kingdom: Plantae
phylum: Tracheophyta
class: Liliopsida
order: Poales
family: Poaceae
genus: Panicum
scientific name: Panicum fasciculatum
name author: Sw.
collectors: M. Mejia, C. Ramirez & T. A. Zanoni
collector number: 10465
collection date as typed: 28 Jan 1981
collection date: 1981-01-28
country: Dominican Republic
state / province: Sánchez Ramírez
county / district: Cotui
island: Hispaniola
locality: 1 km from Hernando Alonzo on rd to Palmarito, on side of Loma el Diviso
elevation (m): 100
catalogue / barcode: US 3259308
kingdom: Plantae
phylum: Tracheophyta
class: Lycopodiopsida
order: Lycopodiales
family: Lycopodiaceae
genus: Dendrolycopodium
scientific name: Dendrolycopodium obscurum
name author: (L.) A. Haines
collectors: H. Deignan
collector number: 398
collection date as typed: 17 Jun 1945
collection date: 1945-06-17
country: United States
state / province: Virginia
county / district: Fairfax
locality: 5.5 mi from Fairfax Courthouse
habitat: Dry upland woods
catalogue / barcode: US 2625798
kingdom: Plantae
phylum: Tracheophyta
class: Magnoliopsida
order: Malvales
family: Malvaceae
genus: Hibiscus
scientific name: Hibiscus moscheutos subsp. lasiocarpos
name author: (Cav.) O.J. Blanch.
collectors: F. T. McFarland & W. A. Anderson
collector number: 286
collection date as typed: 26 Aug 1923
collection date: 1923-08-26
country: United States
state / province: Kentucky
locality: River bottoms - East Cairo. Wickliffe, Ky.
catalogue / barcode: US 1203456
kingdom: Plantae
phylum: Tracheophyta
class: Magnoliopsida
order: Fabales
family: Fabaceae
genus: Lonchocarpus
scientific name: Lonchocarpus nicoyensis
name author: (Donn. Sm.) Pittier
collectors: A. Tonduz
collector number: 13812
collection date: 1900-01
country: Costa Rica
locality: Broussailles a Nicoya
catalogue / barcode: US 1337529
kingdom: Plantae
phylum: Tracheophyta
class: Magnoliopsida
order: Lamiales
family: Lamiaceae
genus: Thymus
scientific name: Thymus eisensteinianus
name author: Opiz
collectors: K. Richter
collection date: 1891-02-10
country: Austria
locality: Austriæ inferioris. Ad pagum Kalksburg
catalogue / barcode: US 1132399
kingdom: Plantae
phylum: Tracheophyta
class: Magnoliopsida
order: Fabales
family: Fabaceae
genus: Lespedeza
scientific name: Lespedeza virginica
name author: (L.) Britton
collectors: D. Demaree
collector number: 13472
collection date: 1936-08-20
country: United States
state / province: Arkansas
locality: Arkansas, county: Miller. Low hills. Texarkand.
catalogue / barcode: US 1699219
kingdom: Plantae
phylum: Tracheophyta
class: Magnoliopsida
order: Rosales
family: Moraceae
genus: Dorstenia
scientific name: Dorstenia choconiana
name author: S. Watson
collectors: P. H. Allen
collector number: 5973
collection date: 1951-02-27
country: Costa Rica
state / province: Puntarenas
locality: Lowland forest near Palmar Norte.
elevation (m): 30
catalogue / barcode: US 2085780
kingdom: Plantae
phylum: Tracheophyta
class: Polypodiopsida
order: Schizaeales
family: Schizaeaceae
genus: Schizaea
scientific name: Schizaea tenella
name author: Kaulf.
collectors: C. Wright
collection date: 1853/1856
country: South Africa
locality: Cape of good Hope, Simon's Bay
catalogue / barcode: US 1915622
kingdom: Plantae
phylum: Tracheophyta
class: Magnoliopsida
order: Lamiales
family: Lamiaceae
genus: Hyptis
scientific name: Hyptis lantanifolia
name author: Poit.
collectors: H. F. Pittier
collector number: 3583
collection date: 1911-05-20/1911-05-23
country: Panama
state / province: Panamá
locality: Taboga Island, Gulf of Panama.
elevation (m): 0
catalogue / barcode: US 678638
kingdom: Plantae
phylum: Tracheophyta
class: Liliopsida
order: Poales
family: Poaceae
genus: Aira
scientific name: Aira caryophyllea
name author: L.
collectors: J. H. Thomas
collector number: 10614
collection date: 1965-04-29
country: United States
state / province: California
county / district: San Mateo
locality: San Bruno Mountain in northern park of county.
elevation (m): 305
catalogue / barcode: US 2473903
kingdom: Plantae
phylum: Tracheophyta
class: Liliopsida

**INSTRUCTIONS FOR THE TASK:** Please rewrite all the rows above as a numbered list, leaving out any blank lines.

**OUTPUT FOR THIS EXERCISE:**
1. kingdom: Plantae
2. phylum: Tracheophyta
3. class: Liliopsida
4. order: Poales
5. family: Poaceae
6. genus: Panicum
7. scientific name: Panicum fasciculatum
8. name author: Sw.
9. collectors: M. Mejia, C. Ramirez & T. A. Zanoni
10. collector number: 10465
11. collection date as typed: 28 Jan 1981
12. collection date: 1981-01-28
13. country: Dominican Republic
14. state / province: Sánchez Ramírez
15. county / district: Cotui
16. island: Hispaniola
17. locality: 1 km from Hernando Alonzo on rd to Palmarito, on side of Loma el Diviso
18. elevation (m): 100
19. catalogue / barcode: US 3259308
20. kingdom: Plantae
21. phylum: Tracheophyta
22. class: Lycopodiopsida
23. order: Lycopodiales
24. family: Lycopodiaceae
25. genus: Dendrolycopodium
26. scientific name: Dendrolycopodium obscurum
27. name author: (L.) A. Haines
28. collectors: H. Deignan
29. collector number: 398
30. collection date as typed: 17 Jun 1945
31. collection date: 1945-06-17
32. country: United States
33. state / province: Virginia
34. county / district: Fairfax
35. locality: 5.5 mi from Fairfax Courthouse
36. habitat: Dry upland woods
37. catalogue / barcode: US 2625798
38. kingdom: Plantae
39. phylum: Tracheophyta
40. class: Magnoliopsida
41. order: Malvales
42. family: Malvaceae
43. genus: Hibiscus
44. scientific name: Hibiscus moscheutos subsp. lasiocarpos
45. name author: (Cav.) O.J. Blanch.
46. collectors: F. T. McFarland & W. A. Anderson
47. collector number: 286
48. collection date as typed: 26 Aug 1923
49. collection date: 1923-08-26
50. country: United States
51. state / province: Kentucky
52. locality: River bottoms - East Cairo. Wickliffe, Ky.
53. catalogue / barcode: US 1203456
54. kingdom: Plantae
55. phylum: Tracheophyta
56. class: Magnoliopsida
57. order: Fabales
58. family: Fabaceae
59. genus: Lonchocarpus
60. scientific name: Lonchocarpus nicoyensis
61. name author: (Donn. Sm.) Pittier
62. collectors: A. Tonduz
63. collector number: 13812
64. collection date: 1900-01
65. country: Costa Rica
66. locality: Broussailles a Nicoya
67. catalogue / barcode: US 1337529
68. kingdom: Plantae
69. phylum: Tracheophyta
70. class: Magnoliopsida
71. order: Lamiales
72. family: Lamiaceae
73. genus: Thymus
74. scientific name: Thymus eisensteinianus
75. name author: Opiz
76. collectors: K. Richter
77. collection date: 1891-02-10
78. country: Austria
79. locality: Austriæ inferioris. Ad pagum Kalksburg
80. catalogue / barcode: US 1132399
81. kingdom: Plantae
82. phylum: Tracheophyta
83. class: Magnoliopsida
84. order: Fabales
85. family: Fabaceae
86. genus: Lespedeza
87. scientific name: Lespedeza virginica
88. name author: (L.) Britton
89. collectors: D. Demaree
90. collector number: 13472
91. collection date: 1936-08-20
92. country: United States
93. state / province: Arkansas
94. locality: Arkansas, county: Miller. Low hills. Texarkand.
95. catalogue / barcode: US 1699219
96. kingdom: Plantae
97. phylum: Tracheophyta
98. class: Magnoliopsida
99. order: Rosales
100. family: Moraceae
101. genus: Dorstenia
102. scientific name: Dorstenia choconiana
103. name author: S. Watson
104. collectors: P. H. Allen
105. collector number: 5973
106. collection date: 1951-02-27
107. country: Costa Rica
108. state / province: Puntarenas
109. locality: Lowland forest near Palmar Norte.
110. elevation (m): 30
111. catalogue / barcode: US 2085780
112. kingdom: Plantae
113. phylum: Tracheophyta
114. class: Polypodiopsida
115. order: Schizaeales
116. family: Schizaeaceae
117. genus: Schizaea
118. scientific name: Schizaea tenella
119. name author: Kaulf.
120. collectors: C. Wright
121. collection date: 1853/1856
122. country: South Africa
123. locality: Cape of good Hope, Simon's Bay
124. catalogue / barcode: US 1915622
125. kingdom: Plantae
126. phylum: Tracheophyta
127. class: Magnoliopsida
128. order: Lamiales
129. family: Lamiaceae
130. genus: Hyptis
131. scientific name: Hyptis lantanifolia
132. name author: Poit.
133. collectors: H. F. Pittier
134. collector number: 3583
135. collection date: 1911-05-20/1911-05-23
136. country: Panama
137. state / province: Panamá
138. locality: Taboga Island, Gulf of Panama.
139. elevation (m): 0
140. catalogue / barcode: US 678638
141. kingdom: Plantae
142. phylum: Tracheophyta
143. class: Liliopsida
144. order: Poales
145. family: Poaceae
146. genus: Aira
147. scientific name: Aira caryophyllea
148. name author: L.
149. collectors: J. H. Thomas
150. collector number: 10614
151. collection date: 1965-04-29
152. country: United States
153. state / province: California
154. county / district: San Mateo
155. locality: San Bruno Mountain in northern park of county.
156. elevation (m): 305
157. catalogue / barcode: US 2473903
158. kingdom: Plantae
159. phylum: Tracheophyta
160. class: Liliopsida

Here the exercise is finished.